What needs to be done = The pictures are to be left out, and all remaining data is to be transcribed exactly as it appears.

Records =
————
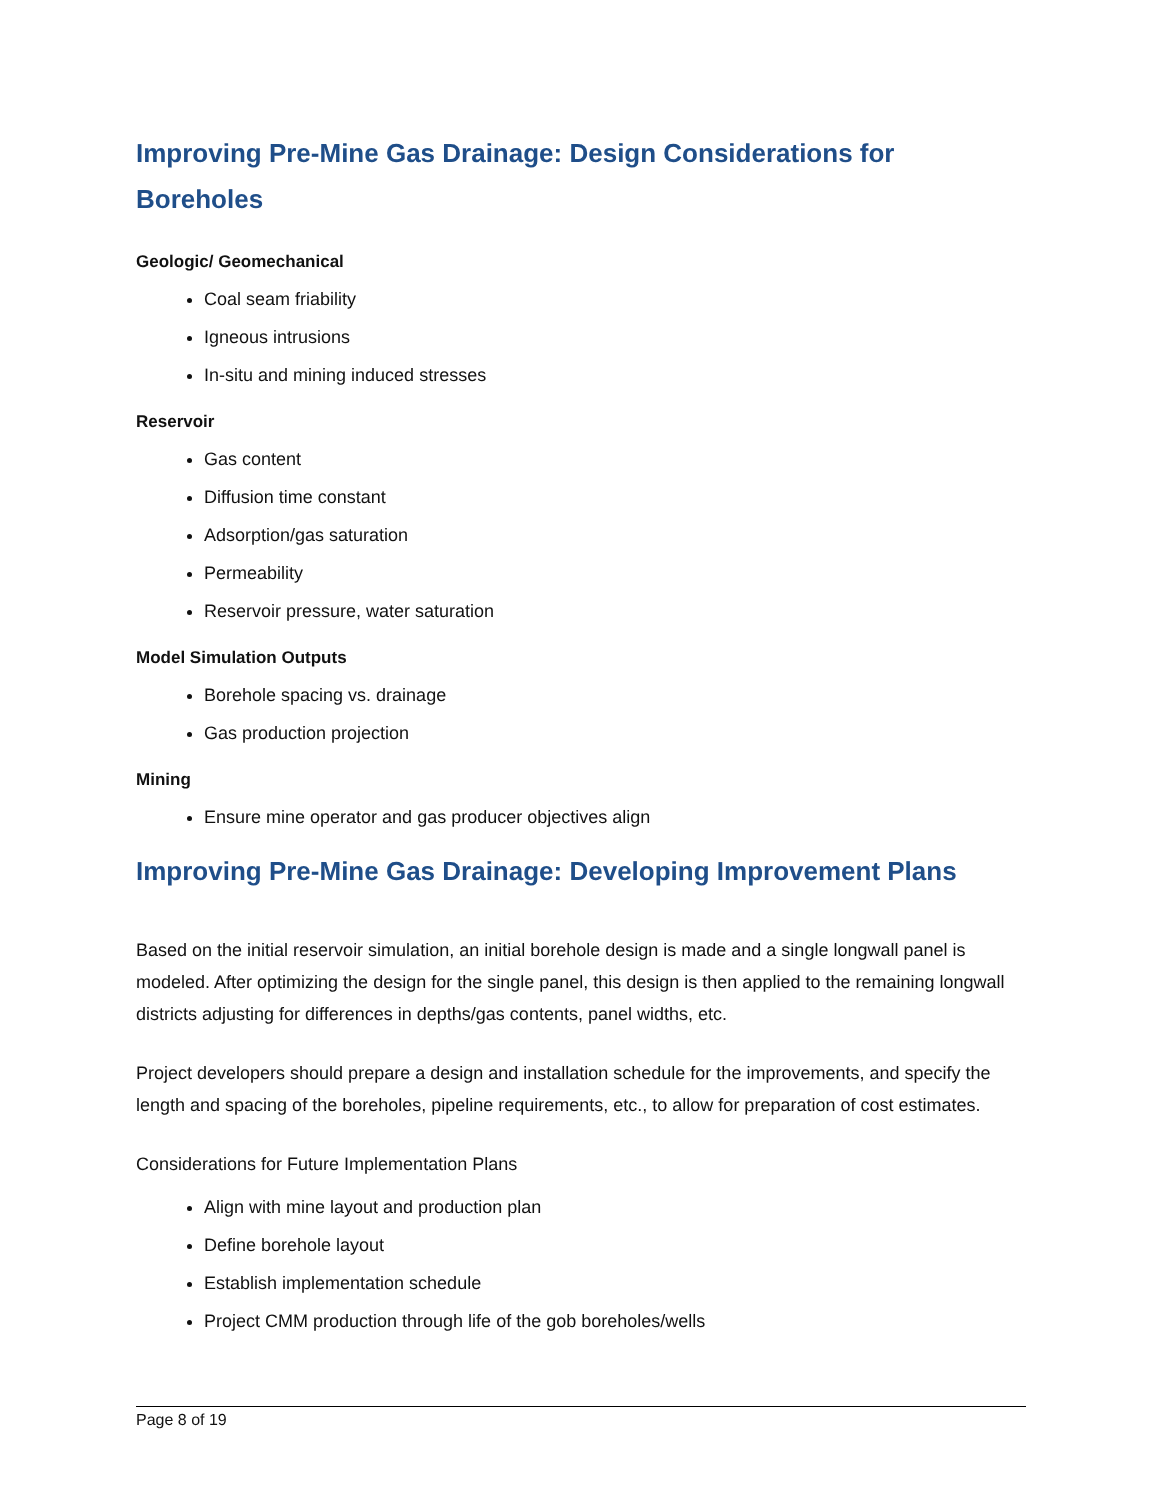Improving Pre-Mine Gas Drainage: Design Considerations for Boreholes
Geologic/ Geomechanical
Coal seam friability
Igneous intrusions
In-situ and mining induced stresses
Reservoir
Gas content
Diffusion time constant
Adsorption/gas saturation
Permeability
Reservoir pressure, water saturation
Model Simulation Outputs
Borehole spacing vs. drainage
Gas production projection
Mining
Ensure mine operator and gas producer objectives align
Improving Pre-Mine Gas Drainage: Developing Improvement Plans
Based on the initial reservoir simulation, an initial borehole design is made and a single longwall panel is modeled. After optimizing the design for the single panel, this design is then applied to the remaining longwall districts adjusting for differences in depths/gas contents, panel widths, etc.
Project developers should prepare a design and installation schedule for the improvements, and specify the length and spacing of the boreholes, pipeline requirements, etc., to allow for preparation of cost estimates.
Considerations for Future Implementation Plans
Align with mine layout and production plan
Define borehole layout
Establish implementation schedule
Project CMM production through life of the gob boreholes/wells
Page 8 of 19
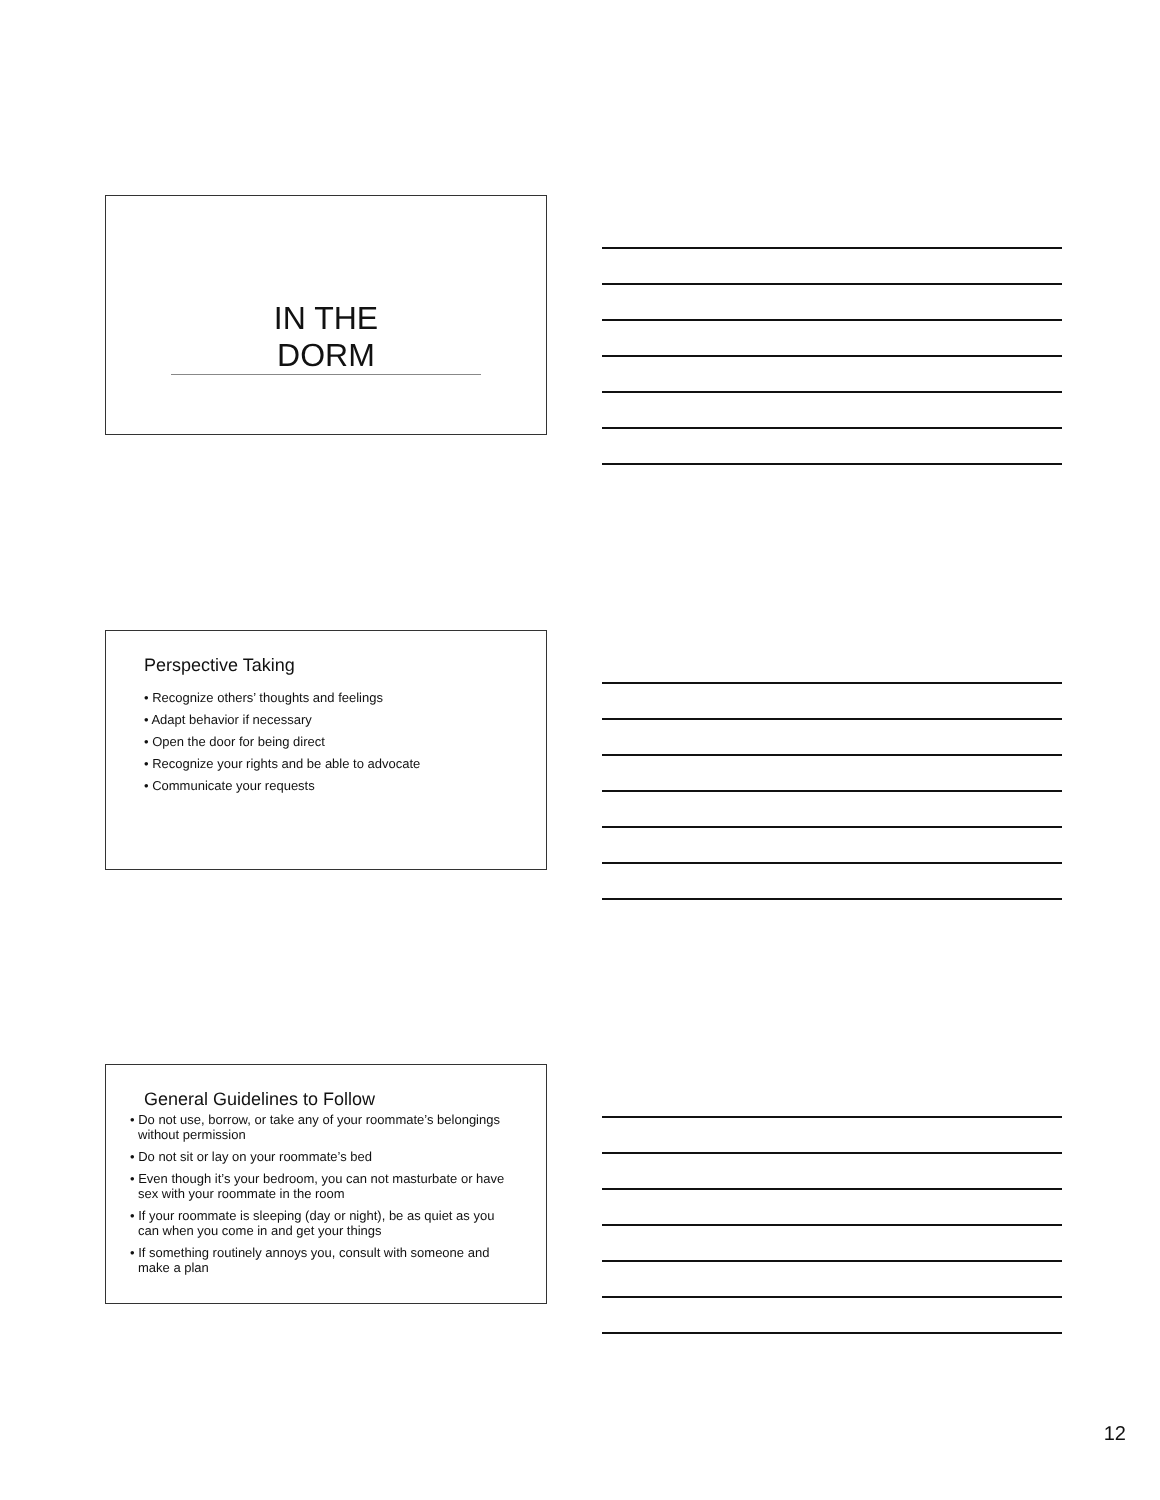IN THE DORM
Perspective Taking
• Recognize others’ thoughts and feelings
• Adapt behavior if necessary
• Open the door for being direct
• Recognize your rights and be able to advocate
• Communicate your requests
General Guidelines to Follow
• Do not use, borrow, or take any of your roommate’s belongings without permission
• Do not sit or lay on your roommate’s bed
• Even though it’s your bedroom, you can not masturbate or have sex with your roommate in the room
• If your roommate is sleeping (day or night), be as quiet as you can when you come in and get your things
• If something routinely annoys you, consult with someone and make a plan
12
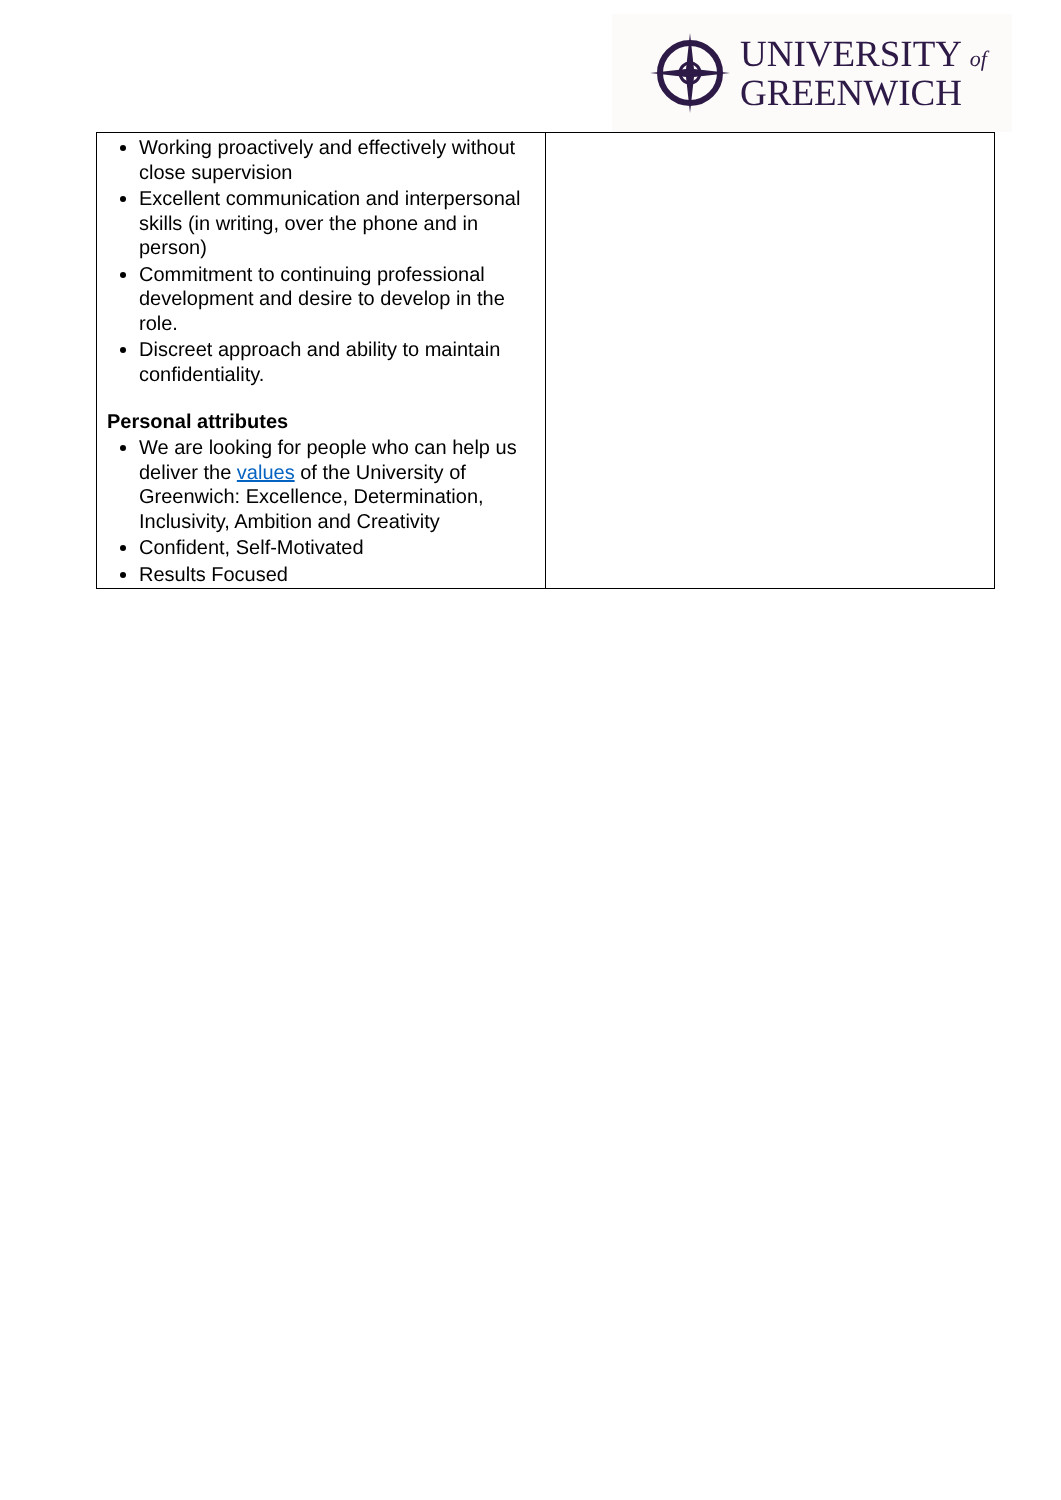UNIVERSITY of
GREENWICH
| Working proactively and effectively without close supervision Excellent communication and interpersonal skills (in writing, over the phone and in person) Commitment to continuing professional development and desire to develop in the role. Discreet approach and ability to maintain confidentiality. Personal attributes We are looking for people who can help us deliver the values of the University of Greenwich: Excellence, Determination, Inclusivity, Ambition and Creativity Confident, Self-Motivated Results Focused | |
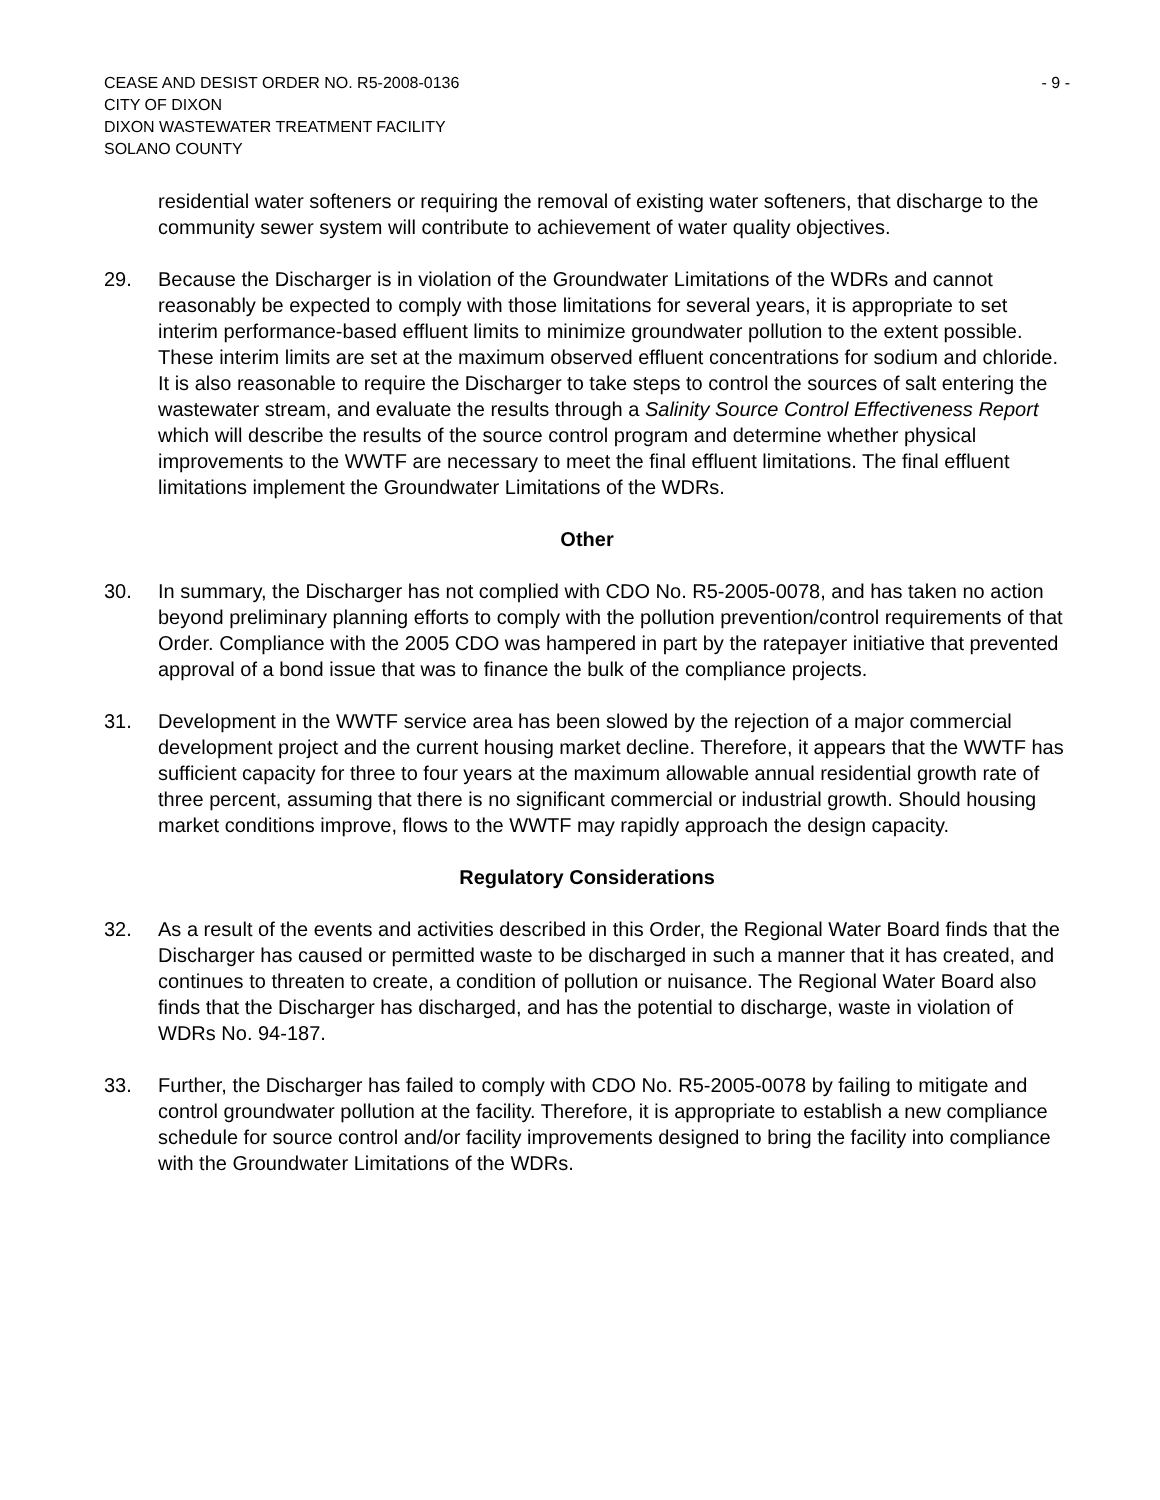CEASE AND DESIST ORDER NO. R5-2008-0136
CITY OF DIXON
DIXON WASTEWATER TREATMENT FACILITY
SOLANO COUNTY
- 9 -
residential water softeners or requiring the removal of existing water softeners, that discharge to the community sewer system will contribute to achievement of water quality objectives.
29. Because the Discharger is in violation of the Groundwater Limitations of the WDRs and cannot reasonably be expected to comply with those limitations for several years, it is appropriate to set interim performance-based effluent limits to minimize groundwater pollution to the extent possible. These interim limits are set at the maximum observed effluent concentrations for sodium and chloride. It is also reasonable to require the Discharger to take steps to control the sources of salt entering the wastewater stream, and evaluate the results through a Salinity Source Control Effectiveness Report which will describe the results of the source control program and determine whether physical improvements to the WWTF are necessary to meet the final effluent limitations. The final effluent limitations implement the Groundwater Limitations of the WDRs.
Other
30. In summary, the Discharger has not complied with CDO No. R5-2005-0078, and has taken no action beyond preliminary planning efforts to comply with the pollution prevention/control requirements of that Order. Compliance with the 2005 CDO was hampered in part by the ratepayer initiative that prevented approval of a bond issue that was to finance the bulk of the compliance projects.
31. Development in the WWTF service area has been slowed by the rejection of a major commercial development project and the current housing market decline. Therefore, it appears that the WWTF has sufficient capacity for three to four years at the maximum allowable annual residential growth rate of three percent, assuming that there is no significant commercial or industrial growth. Should housing market conditions improve, flows to the WWTF may rapidly approach the design capacity.
Regulatory Considerations
32. As a result of the events and activities described in this Order, the Regional Water Board finds that the Discharger has caused or permitted waste to be discharged in such a manner that it has created, and continues to threaten to create, a condition of pollution or nuisance. The Regional Water Board also finds that the Discharger has discharged, and has the potential to discharge, waste in violation of WDRs No. 94-187.
33. Further, the Discharger has failed to comply with CDO No. R5-2005-0078 by failing to mitigate and control groundwater pollution at the facility. Therefore, it is appropriate to establish a new compliance schedule for source control and/or facility improvements designed to bring the facility into compliance with the Groundwater Limitations of the WDRs.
————
Task output =
Improving Pre-Mine Gas Drainage: Design Considerations for Boreholes
Geologic/ Geomechanical
Coal seam friability
Igneous intrusions
In-situ and mining induced stresses
Reservoir
Gas content
Diffusion time constant
Adsorption/gas saturation
Permeability
Reservoir pressure, water saturation
Model Simulation Outputs
Borehole spacing vs. drainage
Gas production projection
Mining
Ensure mine operator and gas producer objectives align
Improving Pre-Mine Gas Drainage: Developing Improvement Plans
Based on the initial reservoir simulation, an initial borehole design is made and a single longwall panel is modeled. After optimizing the design for the single panel, this design is then applied to the remaining longwall districts adjusting for differences in depths/gas contents, panel widths, etc.
Project developers should prepare a design and installation schedule for the improvements, and specify the length and spacing of the boreholes, pipeline requirements, etc., to allow for preparation of cost estimates.
Considerations for Future Implementation Plans
Align with mine layout and production plan
Define borehole layout
Establish implementation schedule
Project CMM production through life of the gob boreholes/wells
Page 8 of 19
IN THE DORM
Perspective Taking
• Recognize others’ thoughts and feelings
• Adapt behavior if necessary
• Open the door for being direct
• Recognize your rights and be able to advocate
• Communicate your requests
General Guidelines to Follow
• Do not use, borrow, or take any of your roommate’s belongings without permission
• Do not sit or lay on your roommate’s bed
• Even though it’s your bedroom, you can not masturbate or have sex with your roommate in the room
• If your roommate is sleeping (day or night), be as quiet as you can when you come in and get your things
• If something routinely annoys you, consult with someone and make a plan
12
UNIVERSITY of
GREENWICH
| Working proactively and effectively without close supervision Excellent communication and interpersonal skills (in writing, over the phone and in person) Commitment to continuing professional development and desire to develop in the role. Discreet approach and ability to maintain confidentiality. Personal attributes We are looking for people who can help us deliver the values of the University of Greenwich: Excellence, Determination, Inclusivity, Ambition and Creativity Confident, Self-Motivated Results Focused | |
CEASE AND DESIST ORDER NO. R5-2008-0136
CITY OF DIXON
DIXON WASTEWATER TREATMENT FACILITY
SOLANO COUNTY
- 9 -
residential water softeners or requiring the removal of existing water softeners, that discharge to the community sewer system will contribute to achievement of water quality objectives.
29. Because the Discharger is in violation of the Groundwater Limitations of the WDRs and cannot reasonably be expected to comply with those limitations for several years, it is appropriate to set interim performance-based effluent limits to minimize groundwater pollution to the extent possible. These interim limits are set at the maximum observed effluent concentrations for sodium and chloride. It is also reasonable to require the Discharger to take steps to control the sources of salt entering the wastewater stream, and evaluate the results through a Salinity Source Control Effectiveness Report which will describe the results of the source control program and determine whether physical improvements to the WWTF are necessary to meet the final effluent limitations. The final effluent limitations implement the Groundwater Limitations of the WDRs.
Other
30. In summary, the Discharger has not complied with CDO No. R5-2005-0078, and has taken no action beyond preliminary planning efforts to comply with the pollution prevention/control requirements of that Order. Compliance with the 2005 CDO was hampered in part by the ratepayer initiative that prevented approval of a bond issue that was to finance the bulk of the compliance projects.
31. Development in the WWTF service area has been slowed by the rejection of a major commercial development project and the current housing market decline. Therefore, it appears that the WWTF has sufficient capacity for three to four years at the maximum allowable annual residential growth rate of three percent, assuming that there is no significant commercial or industrial growth. Should housing market conditions improve, flows to the WWTF may rapidly approach the design capacity.
Regulatory Considerations
32. As a result of the events and activities described in this Order, the Regional Water Board finds that the Discharger has caused or permitted waste to be discharged in such a manner that it has created, and continues to threaten to create, a condition of pollution or nuisance. The Regional Water Board also finds that the Discharger has discharged, and has the potential to discharge, waste in violation of WDRs No. 94-187.
33. Further, the Discharger has failed to comply with CDO No. R5-2005-0078 by failing to mitigate and control groundwater pollution at the facility. Therefore, it is appropriate to establish a new compliance schedule for source control and/or facility improvements designed to bring the facility into compliance with the Groundwater Limitations of the WDRs.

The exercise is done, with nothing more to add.